Lula diz que Fachin e Gonet devem tranquilizar população sem ocultar fatos
Presidente diz ter preocupação quase “sobrenatural” com a confiança nas instituições e defende nova reforma no Judiciário em 2025
O presidente Luiz Inácio Lula da Silva (PT) afirmou ontem que está "nas costas" do ministro Edson Fachin, presidente do Supremo Tribunal Federal (STF), e do procurador-geral da República, Paulo Gonet, a responsabilidade de passar tranquilidade para a população brasileira "sem tentar esconder absolutamente nada".
Lula fez a declaração em uma cerimônia no Palácio do Planalto, logo após um discurso de Fachin, no mesmo evento, sobre a crise no STF que envolve os ministros Alexandre de Moraes e André Mendonça.
O presidente afirmou ainda que quer fazer uma discussão profunda no próximo ano sobre a necessidade de uma reforma no Judiciário. Além disso, disse que ninguém pode utilizar seu cargo para obter benefício próprio.
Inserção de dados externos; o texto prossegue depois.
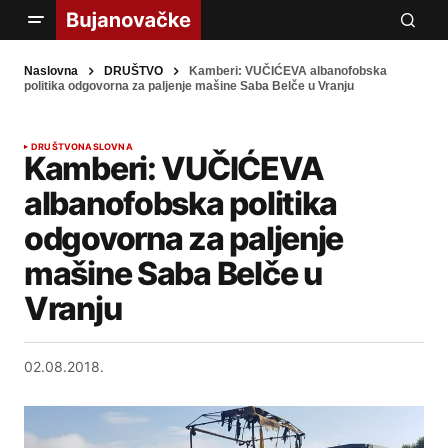
Naslovna
DRUŠTVO
Kamberi: VUČIĆEVA albanofobska
politika odgovorna za paljenje mašine Saba Belče u Vranju
DRUŠTVO
NASLOVNA
Kamberi: VUČIĆEVA
albanofobska politika
odgovorna za paljenje
mašine Saba Belče u
Vranju
02.08.2018.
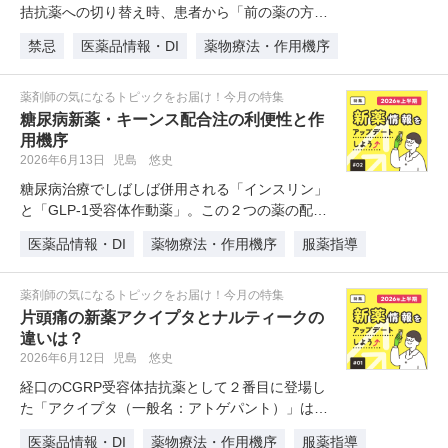
拮抗薬への切り替え時、患者から「前の薬の方が
眠れた」と言われませんか？新薬ボ…
禁忌
医薬品情報・DI
薬物療法・作用機序
薬剤師の気になるトピックをお届け！今月の特集
糖尿病新薬・キーンス配合注の利便性と作
用機序
2026年6月13日
児島 悠史
糖尿病治療でしばしば併用される「インスリン」
と「GLP-1受容体作動薬」。この２つの薬の配合
剤はこれまでもいくつか製剤が…
医薬品情報・DI
薬物療法・作用機序
服薬指導
薬剤師の気になるトピックをお届け！今月の特集
片頭痛の新薬アクイプタとナルティークの
違いは？
2026年6月12日
児島 悠史
経口のCGRP受容体拮抗薬として２番目に登場し
た「アクイプタ（一般名：アトゲパント）」は、
どんな作用で、どういった目的で…
医薬品情報・DI
薬物療法・作用機序
服薬指導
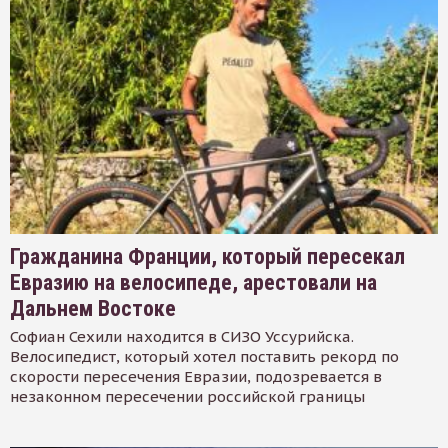
Гражданина Франции, который пересекал
Евразию на велосипеде, арестовали на
Дальнем Востоке
Софиан Сехили находится в СИЗО Уссурийска.
Велосипедист, который хотел поставить рекорд по
скорости пересечения Евразии, подозревается в
незаконном пересечении российской границы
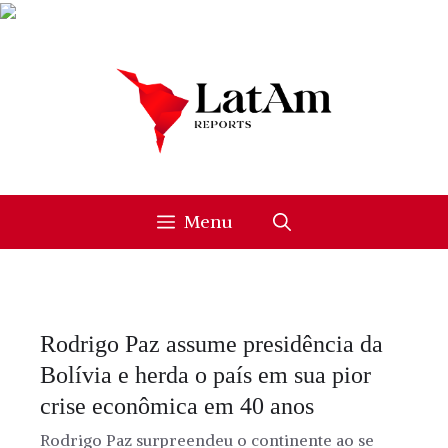
Skip
to
content
Menu
Rodrigo Paz assume presidência da
Bolívia e herda o país em sua pior
crise econômica em 40 anos
Rodrigo Paz surpreendeu o continente ao se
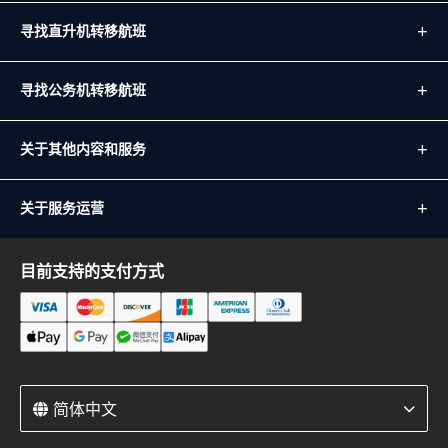
寻找直升机转移航班
寻找公务机转移航班
关于其他内容和服务
关于服务运营
目前支持的支付方式
简体中文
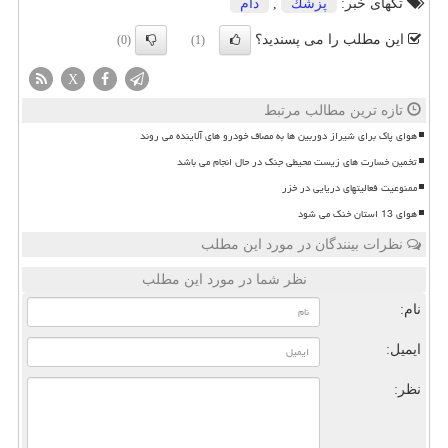
تگهای خبر:
پزشك
,
دام
این مطلب را می پسندید؟
(0)
(1)
X
تازه ترین مطالب مرتبط
هوای پاک برای شیراز دوربین ها به مصاف خودرو های آلاینده می روند
تخمین خسارت های زیست محیطی جنگ در حال انجام می باشد
ممنوعیت فعالیتهای دریایی در خزر
هوای 13 استان خنک می شود
نظرات بینندگان در مورد این مطلب
نظر شما در مورد این مطلب
نام:
ایمیل:
نظر:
"Tenho certeza que faremos para o próximo ano uma discussão profunda sobre a necessidade de uma nova reforma no Poder Judiciário brasileiro para que o povo possa continuar acreditando na Justiça. Porque ninguém, ninguém, em nome da democracia, pode utilizar o cargo que tem em benefício pessoal. Ninguém".
‘SOBRENATURAL’
Lula disse ainda que tem uma preocupação quase que "sobrenatural" para que a sociedade não perca a esperança nas instituições. Depois de citar a crise no STF, o presidente disse que, sem instituições sólidas, a democracia fica vulnerável. "Todo mundo tem que estar subordinado aos mesmos trâmites da legislação. Afinal de contas, ela vale para todos. E eu disse ao meu amigo Fachin: a Suprema Corte e a Procuradoria-Geral da República estão com muita expectativa da sociedade brasileira. Porque quando os filhos estão em desordem, é quem manda na casa, quem resolve. Então, meu caro, está nas suas costas, nas costas do Paulo Gonet, a responsabilidade de passar o mínimo de tranquilidade sem tentar esconder absolutamente nada", completou
Lula disse ainda que o Brasil vive uma "época perigosa" e afirmou que "denuncismo, vazamentos e fake news não contribuem com a democracia". Recentemente, parte da investigação na Polícia Federal (PF) contra o filho do presidente, Fábio Luís Lula da Silva, o Lulinha, foi vazada para a imprensa.